### SELECTED EXCERPT
22. The method of claim 1 wherein the slurry is substantially free
of chromate.
23. The method of claim 1 wherein the metallic coating has an alloy
matrix with a predominant constituent of at least one metal
selected from the group consisting of nickel and cobalt.
24. The method of claim 23 wherein the melting and diffusing of the
aluminum from the slurry into the metallic coating is preformed
below about 1000.degree. C.
25. The method of claim 24 wherein the temperature is below about
1000.degree. C.
26. The method of claim 24 wherein after the application of the
slurry, the slurry is heated to a temperature sufficient to form a
cured glassy binder but below the temperature for melting and
diffusing the aluminum into the metallic coatings, and thereafter
heating the cured slurry to a temperature for melting the aluminum
and to a temperature below 1050.degree. C., thereby diffusing the
aluminum into the metallic coating.
27. The method of claim 26 wherein the curing temperature is not
above 500.degree. C.
28. The method of claim 24 wherein the part is a metal part.
29. The method of claim 1 wherein the part to be coated is a clean
part.
Description
FIELD OF THE INVENTION
The invention relates to the field of the removal of metallic
coatings, such as iron, nickel, and/or cobalt based metallic
coatings, which are used to provide enhanced surface properties,
such as wear and corrosion resistance.
BACKGROUND
Metallic coatings, comprising alloys of iron, nickel, and/or
cobalt, are used on a wide variety of industrial hardware in order
to provide properties, such as wear resistance, abrasion
resistance, corrosion resistance, and lubricity, which are lacking
in the component substrate material of the hardware. The metallic
coating layer may be formed by modifying the surface layer of a
metallic substrate by a diffusion process, such as chromizing.
Alternatively, the metallic coating may be formed by depositing a
distinct coating layer or layers onto the component substrate
surface, forming what is referred to as a metallic overlay
coating.

### PROVIDED RECORDS
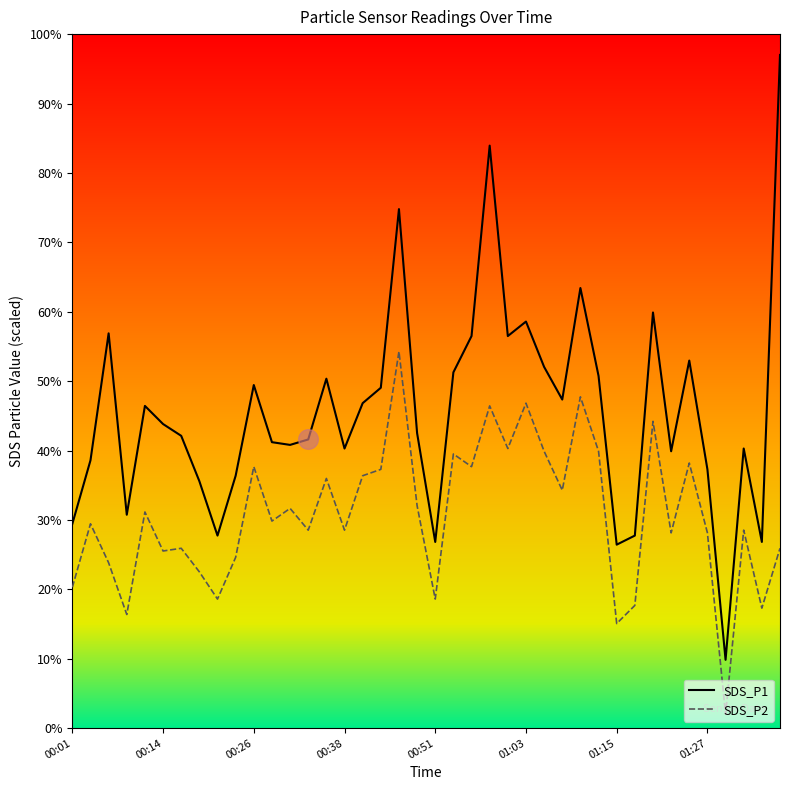

Which series has the largest range (max minus min)?

SDS_P1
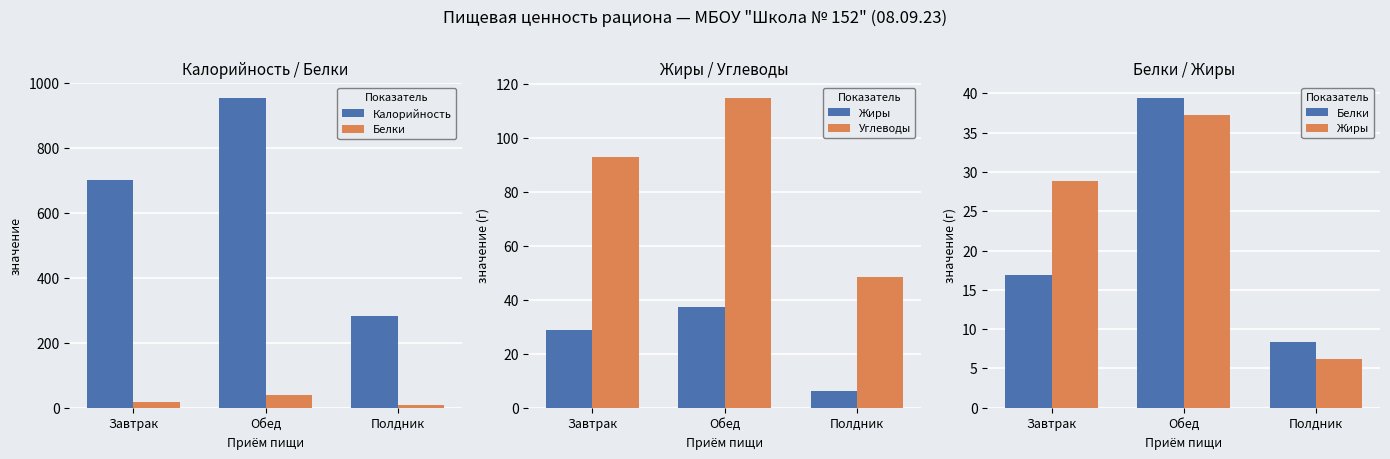

What is the sum of the Калорийность values at Полдник and Обед?

1235.4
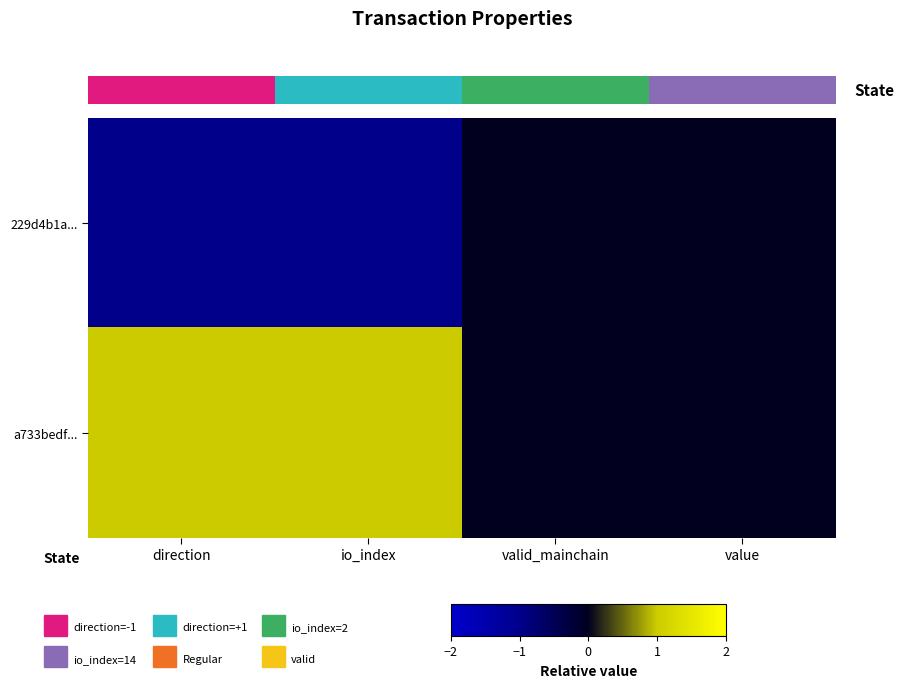

The value of 229d4b1a... at value is -0.6. True or false?

False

### APPLY WHAT YOU READ
**a.** In the excerpt on metallic coatings, why are iron, nickel, or cobalt alloy coatings applied to industrial hardware? Answer in one to three sentences.
**b.** Answer these questions from the excerpt on metallic coatings:
(i) In claim 27, what is the upper limit for the curing temperature?
(ii) What diffusion process is given as an example of modifying a metallic substrate's surface layer?
(iii) What is a coating called when it is formed by depositing a distinct layer or layers onto the substrate surface?
**c.** Continue the excerpt on metallic coatings from the point where it ends.

### ANSWERS TO THE TASKS
**a.** They provide properties that the hardware's substrate material lacks. These include wear resistance, abrasion resistance, corrosion resistance and lubricity.

**b.**
(i) 500 °C.
(ii) Chromizing.
(iii) A metallic overlay coating.

**c.**
The metallic coatings may include dispersed phases, such as
carbides, borides, oxides, and/or silicides, within the iron,
nickel, and/or cobalt alloy matrix to enhance the performance of
the coating. Examples of metallic wear-resistant coatings are
chrome-carbide/nickel-chrome and tungsten carbide/cobalt coatings,
which are used to provide wear and abrasion resistance at critical
locations on gas turbine components such as fan blade mid-spans and
turbine seal areas. A variety of metallic overlay coatings are
disclosed in U.S. Pat. Nos. 4,588,606, 4,666,733, 4,803,045,
5,326,645, and 5,395,221, which patents are incorporated herein by
reference.
One important class of metallic overlay coatings is known as an
"MCrAlY" coating, in which M is Ni, Co, and/or Fe. These MCrAlY
coatings are typically applied by physical vapor or thermal spray
deposition and provide high temperature oxidation and/or corrosion
resistance. Examples of MCrAlY coatings are disclosed in U.S. Pat.
Nos. 3,993,454, 4,585,481, and European patents EP 0688885 and EP
0688886, each of which is incorporated herein by reference.
Metallic overlay coatings may be used as an intermediate layer to
bond a subsequent ceramic coating to a metallic substrate. Examples
of overlay coatings used as bondcoats are disclosed in U.S. Pat.
Nos. 5,520,516, 5,536,022, 4,861,618, 5,384,200, 5,305,726,
5,413,871, and 5,498,484, each of which is incorporated herein by
reference.
Metallic MCrAlY overlay coatings are commonly utilized for
oxidation and corrosion protection of high temperature, high
strength cobalt and nickel superalloy gas turbine engine
components. These components are usually complex castings with
intricate internal passages which provide cooling to the component
and allow the component to operate in turbine environment where the
gas temperature may exceed the melting temperature of the
superalloy. The demands for more efficient cooling and lower weight
results in strict dimensional specifications for component wall
thickness and coating thickness and uniformity. For example, there
are regions on small, intricate aircraft gas turbine airfoils where
the actual thickness of the part may be as thin as 1-2 mm. For
these components, the MCrAlY coating thickness specification may be
on the order of 50-75 .mu.m. Large industrial ground turbine (IGT)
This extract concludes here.